Historia

Chanel a borbotones

Después de su viudedad franquiciada, Jacqueline Bouvier se empleó en viajar por el globo, haciendo de los años que le quedaban por vivir un largo fin de semana. Ella siempre era el oropel. También en la tragedia y la devastación personal tenía un fulgor de distinción. Quizá de lujo angustiado.

A aquella Feria de Sevilla, al viejo Prado de San Sebastián con sus lugareños alucinados bebiendo vasos de vino blanco, a la plaza de toros, a las jacas y al albero, llegó como llegaba a todas partes después del luto.
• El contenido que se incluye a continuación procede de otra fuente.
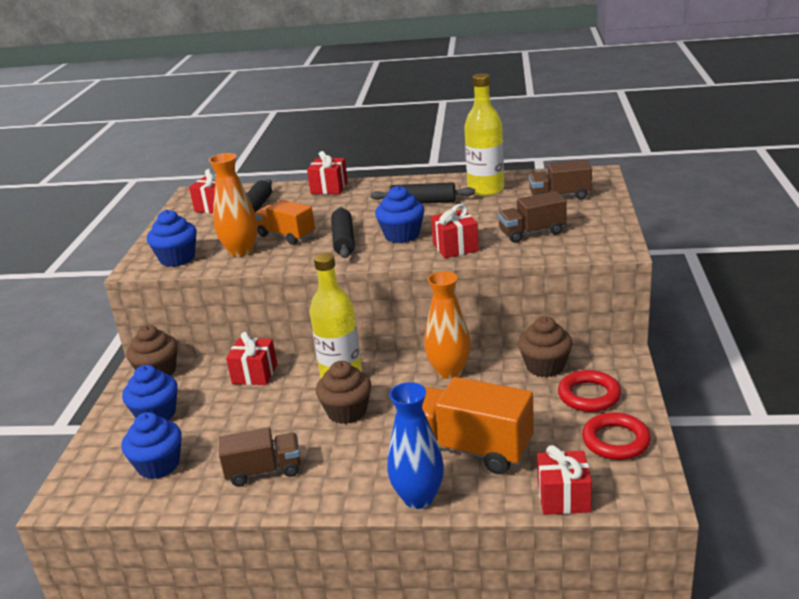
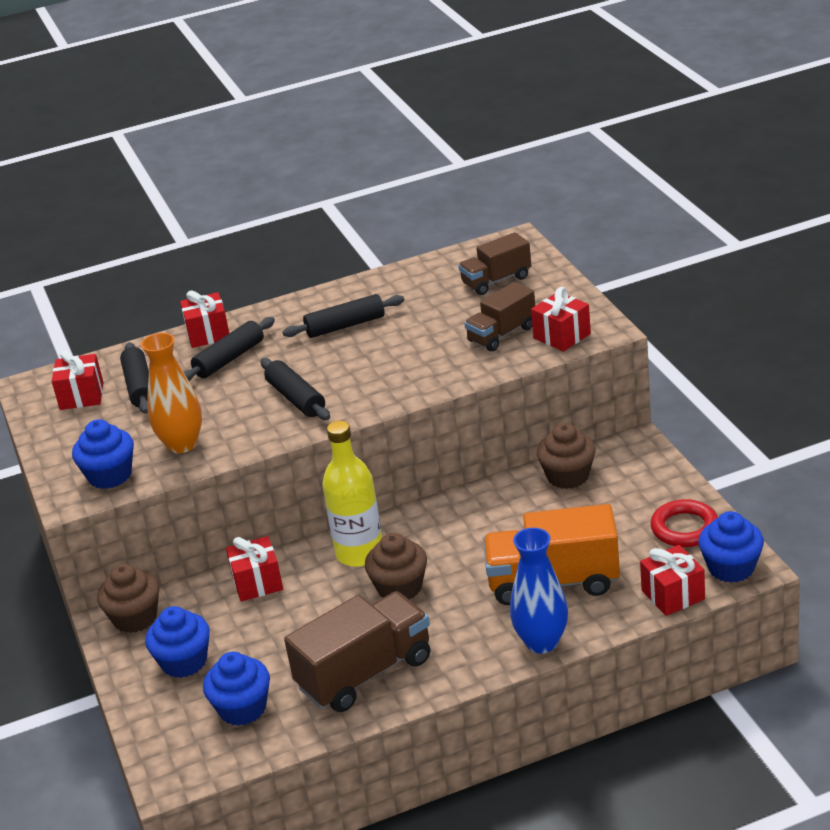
camera: 25 degrees left, 5 degrees up
(264, 471) = (365, 673): brown truck -> brown truck, size x1.63
(286, 235) = (219, 410): orange truck -> none
(326, 206) = (229, 359): none -> black rolling pin
(402, 235) = (359, 374): blue cupcake -> blue cupcake (731, 568)
(449, 371) = (473, 512): orange vase -> none
(455, 247) = (433, 373): red gift -> red gift (562, 336)
(486, 189) = (405, 291): yellow bottle -> none
(589, 395) = (631, 492): red ring -> none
Ella se exhibía de fiesta en fiesta, de pueblo en pueblo, por perpetuar su propia dinastía de lo chic. Siempre como recién salida del útero de una fábrica de Chanel, con su cara de ánade real y la sonrisa congelada.

Jackie bajó del avión en el aeropuerto de San Pablo, y tuvo la sensación de que llegaba a otro planeta. Allí, al borde de la escalerilla, estaba José Utrera Molina, el gobernador civil de las viviendas. Y detrás, en alto norteamericano, el embajador Angier Biddle Duke, también a su servicio. Para cinco días, llevaba siete maletas amarillas y a un peluquero de guardia, Luis.

A cambio de cerrar los ojos de par en par, ella había logrado una vida de reina de las apariencias, siempre triunfante en el mostrador de las peluquerías mundiales y en aquel Versalles de mall que era la isla para ricos de Martha's Vineyard. En el viaje a París (1963) que el matrimonio Kennedy hizo para cumplir con el viejo De Gaulle, su macho se enceló: «Brilla demasiado. Aquí no he sido el presidente, sólo su gentil acompañante». Para satisfacer su hinchado gusto aristocrático, Francia la autorizó a llevarse «La Mona Lisa» del Louvre. El cuadro acabó llegando a Washington como quien trae los colmillos de un elefante de África. Para ella, la exposición de la obra de Da Vinci era la de su propia figura: una de incalculable valía decorativa que estaba viva y expuesta en la Casa Blanca.

Su tolerancia en el trueque matrimonial, le habría llevabo a aceptar que Mary Meyer, la amante más contumaz de J. F. K., hubiera compartido el refugio antinuclear del Gobierno en la Crisis de los Misiles. Aquella bravata suicida de los soviéticos y el joven Fidel contra los norteamericanos llegó al filo del trampolín y ahí, en el borde, el vértigo mundial la deshizo. Jacqueline ya lucía una dorada cornamenta y aunque se iba distanciando de John Fitzgerald Kennedy, había firmado la interpretación de madre y aplicada esposa hasta el final. Volvió a viajar con el presidente el día que la muerte salió a su encuentro en Dallas. La tercera bala reventó la parte derecha de la bóveda craneal de Kennedy; ella saltó del asiento trasero al maletero de la limusina presidencial (SS-100-X) y agarró aquel trozo de carne para zurcirla con las manos. Pero ya todo estaba escrito en la televisión americana, siempre más a mano y lucida que la gran Historia.

En abril de 1966, cuando sucedió este advenimiento suyo al trópico de la alegría sevillana, Jacqueline había declarado a la prensa: «Quiero que a John se le recuerde por el día de su cumpleaños, no por el de su muerte». La viuda tenía acordado con el viejo Aristóteles Onassis una vida de continuidad majestuosa a la de la viuda oficial de América. Una vida de feliz apátrida: de las boutiques de la Quinta Avenida a la Isla de Skorpios.